Irish bailout: UK forced to act to stop crisis spreading north
David Cameron has revealed he signed off a £7bn bailout loan for the Republic to save Northern Ireland from spinning into an economic crisis.
In an interview with the Belfast Telegraph, the Prime Minister warned how failing to reach out to the Republic would have resulted in “very bad consequences” for Northern Ireland.
Mr Cameron also dropped a heavy hint that calls for a cut in Northern Ireland's corporation tax would be kicked into the long grass as a result of the collapse of the Irish economy.
Speaking at No 10, the Prime Minister insisted that refusing to intervene in the Republic's woes was not an option.
Part-nationalised Royal Bank of Scotland, which is seen as being the most vulnerable UK bank in terms of Irish lending through its Ulster Bank subsidiary, operates in the Republic and its share price has fluctuated since the crisis erupted. Yesterday it fell nearly 5%, down 1.9p to 39.8p.
The land border and trade links meant the knock-on impact would have been severe, the PM warned.

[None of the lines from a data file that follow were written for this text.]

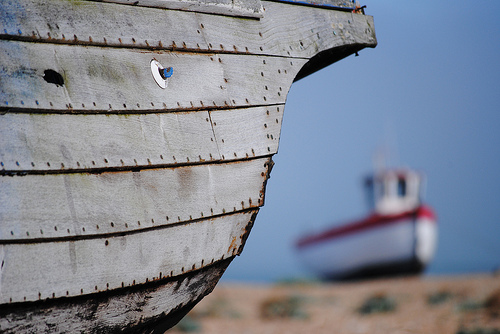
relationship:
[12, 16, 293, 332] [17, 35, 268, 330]
boat has wood panels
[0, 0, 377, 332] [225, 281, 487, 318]
boat are on shore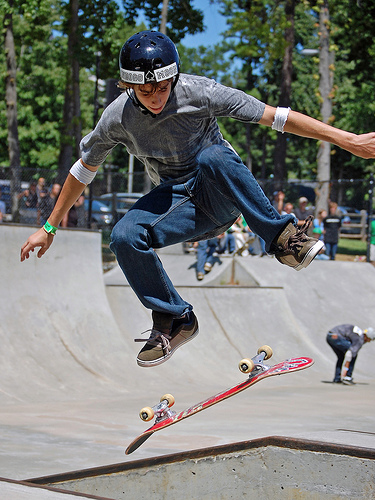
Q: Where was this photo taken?
A: Skatepark.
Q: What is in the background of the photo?
A: Trees.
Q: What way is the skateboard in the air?
A: Upside down.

“Not acting to help the Irish economy would have very bad consequences for Northern Ireland,” Mr Cameron said.
“I think it would also have very bad consequences for the whole of the United Kingdom.
“Ireland is a very big trading partner, it's one of our biggest export markets, our banks and financial institutions are very much linked.

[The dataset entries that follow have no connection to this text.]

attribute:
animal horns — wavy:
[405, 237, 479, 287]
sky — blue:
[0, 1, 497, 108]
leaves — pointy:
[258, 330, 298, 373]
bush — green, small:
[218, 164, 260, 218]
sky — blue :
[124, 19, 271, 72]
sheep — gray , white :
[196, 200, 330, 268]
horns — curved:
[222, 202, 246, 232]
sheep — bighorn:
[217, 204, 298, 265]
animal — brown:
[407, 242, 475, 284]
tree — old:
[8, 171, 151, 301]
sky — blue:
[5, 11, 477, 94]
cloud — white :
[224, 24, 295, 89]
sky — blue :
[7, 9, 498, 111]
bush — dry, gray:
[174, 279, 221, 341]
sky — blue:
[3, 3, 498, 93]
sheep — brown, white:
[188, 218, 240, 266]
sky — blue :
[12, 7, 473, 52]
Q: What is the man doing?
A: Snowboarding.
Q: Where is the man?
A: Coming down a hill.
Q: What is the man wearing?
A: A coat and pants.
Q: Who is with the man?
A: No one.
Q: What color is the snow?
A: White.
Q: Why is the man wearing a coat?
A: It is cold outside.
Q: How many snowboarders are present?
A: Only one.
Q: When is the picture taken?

“We have huge amounts of people from Ireland coming to work in the UK and people from the UK going to work in Northern Ireland, so the connections between the economies are very great.

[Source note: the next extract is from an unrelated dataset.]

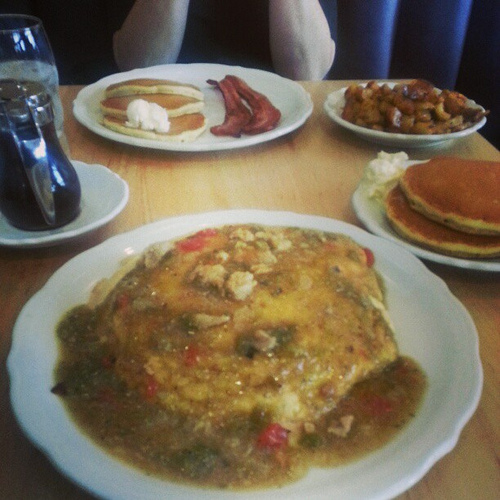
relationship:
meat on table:
[209, 64, 293, 139] [2, 76, 499, 498]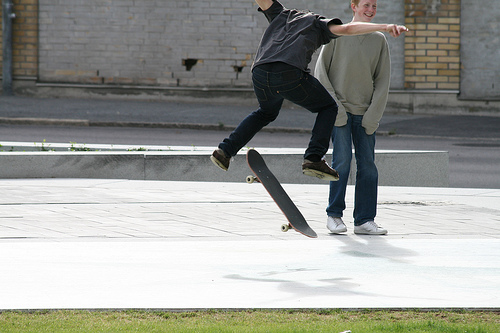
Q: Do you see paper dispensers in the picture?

“If the Southern Ireland economy failed that would have very bad consequences for Northern Ireland, so that is one of the reasons for being involved in helping the Irish economy stabilise and grow.
“If you look at the performance of the Irish economy, there are some positive signs.
“The problems are around its banks and the level of debts partly linked to its banks. If those problems can be dealt with, I don't see why the Irish economy can't go on and succeed.”
The UK contribution will be mixed into an international package worth up to £85bn backed by the European Union and the International Monetary Fund.
The terms of the deal are still being thrashed out. Germany in particular is said to be very keen on forcing Ireland to hike up its 12.5% corporation tax rate, something that was credited with fuelling the boom years.
While calls continue from politicians and some business leaders for Northern Ireland's rate to be brought in line with the Republic as a means of attracting overseas investment, Mr Cameron indicated that was unlikely to be a major short-term priority.
He said: “In terms of the low corporation tax rate, I think we have to be careful here. I do believe it's up to countries to set their own tax rates, I don't believe in a European-wide setting of tax rates.
“I think we have to be careful before we do too much insisting on what people should do. It's important that countries set tax rates that are sustainable.
“In terms of Northern Ireland, this issue I don't think has gone away, but obviously the focus will be much more on how we get the Southern Ireland economy much more stable and growing.
“We will have to see where the tax rate ends up at the end of that before taking forward this agenda.”